◆ 练习任务:
**1)** 请把阅读节选中从"什么叫假想防卫?举个例子就知"到"乙同学的行为就属于假想防卫。"的这一段重新写出，并将其中的"板砖"换成"砖头"。
**2)** 请将阅读节选中的句子"这个判决的'硬伤'实在太明显。"译成英文。

2012-09-12 08:27:37   来源:腾讯--今日话题   
      前天上午,备受关注的90后少女捅死性侵大叔案在广州市中院一审宣判,被告人小惠(化名)因故意杀人罪被判处有期徒刑四年。案件起因是去年5月,小惠在去厦门时没买到票,流落街头,“好心”大叔带其住宿却欲强奸。
      法院查明,小惠被骗入出租屋留宿面临性侵时持刀反抗属正当防卫,但被害人倒地丧失抵抗能力后继续捅刺的行为属于“假想防卫”,构成故意杀人。
      这个判决的“硬伤”实在太明显。
      

    庭审现场
     
    既认定假想防卫,就不可能是故意杀人


    假想防卫是针对实际不存在的侵害
     
      假想防卫属于“误以为”

      什么叫假想防卫?举个例子就知道了:比如某宿舍里甲乙两位同学发生争执,甲同学扬言要废了乙同学。1个小时后,甲同学拎着一块板砖朝宿舍走来,乙同学以为是冲着自己来的,为了保护自己免受侵害就“先下手为强”把甲同学打倒了。而事实上,甲同学当时的扬言只是一句气话,他拎一块板砖来是想垫跛脚的桌子,根本就不是针对乙同学的。所以乙同学的行为就属于假想防卫。

◆ 数据摘录:
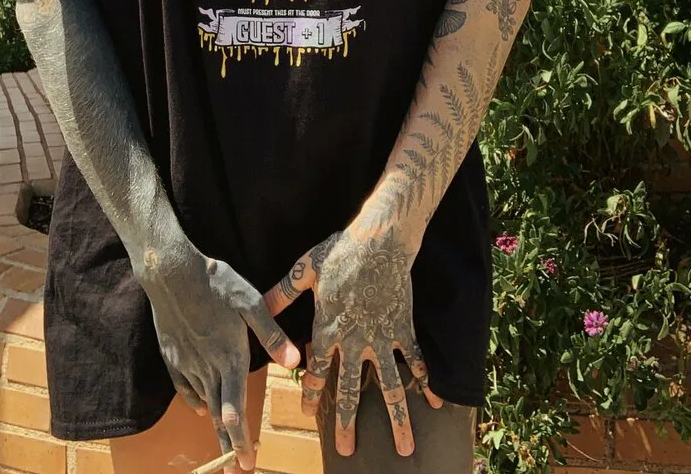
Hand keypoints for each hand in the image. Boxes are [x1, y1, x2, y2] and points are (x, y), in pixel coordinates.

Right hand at [134, 238, 299, 472]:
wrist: (171, 274)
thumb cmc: (216, 283)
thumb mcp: (250, 302)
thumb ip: (272, 335)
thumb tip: (295, 362)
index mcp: (230, 357)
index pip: (236, 409)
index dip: (242, 438)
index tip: (247, 462)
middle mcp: (208, 367)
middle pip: (219, 413)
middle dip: (230, 442)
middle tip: (237, 468)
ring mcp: (187, 363)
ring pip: (204, 401)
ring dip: (215, 424)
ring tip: (224, 440)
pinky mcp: (172, 356)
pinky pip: (185, 388)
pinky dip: (195, 401)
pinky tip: (201, 407)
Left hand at [264, 226, 441, 457]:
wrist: (381, 241)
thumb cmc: (341, 252)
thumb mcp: (306, 270)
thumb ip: (282, 293)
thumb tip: (257, 306)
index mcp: (328, 329)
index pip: (316, 372)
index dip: (311, 394)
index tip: (308, 413)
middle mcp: (355, 341)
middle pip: (350, 390)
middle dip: (348, 422)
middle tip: (348, 450)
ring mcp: (382, 338)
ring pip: (390, 386)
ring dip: (396, 418)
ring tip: (404, 448)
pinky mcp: (403, 328)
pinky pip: (415, 359)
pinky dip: (425, 380)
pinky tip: (433, 402)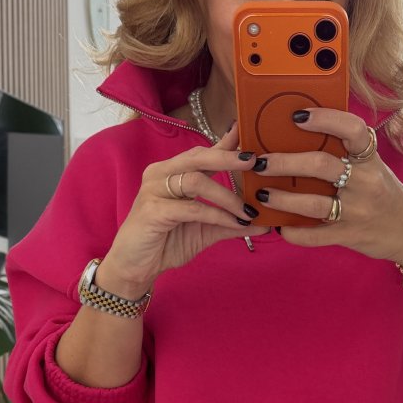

◆ 练习答案:
**1)**
什么叫假想防卫?举个例子就知道了:比如某宿舍里甲乙两位同学发生争执,甲同学扬言要废了乙同学。1个小时后,甲同学拎着一块砖头朝宿舍走来,乙同学以为是冲着自己来的,为了保护自己免受侵害就“先下手为强”把甲同学打倒了。而事实上,甲同学当时的扬言只是一句气话,他拎一块砖头来是想垫跛脚的桌子,根本就不是针对乙同学的。所以乙同学的行为就属于假想防卫。

**2)** The "glaring flaw" in this verdict is far too obvious.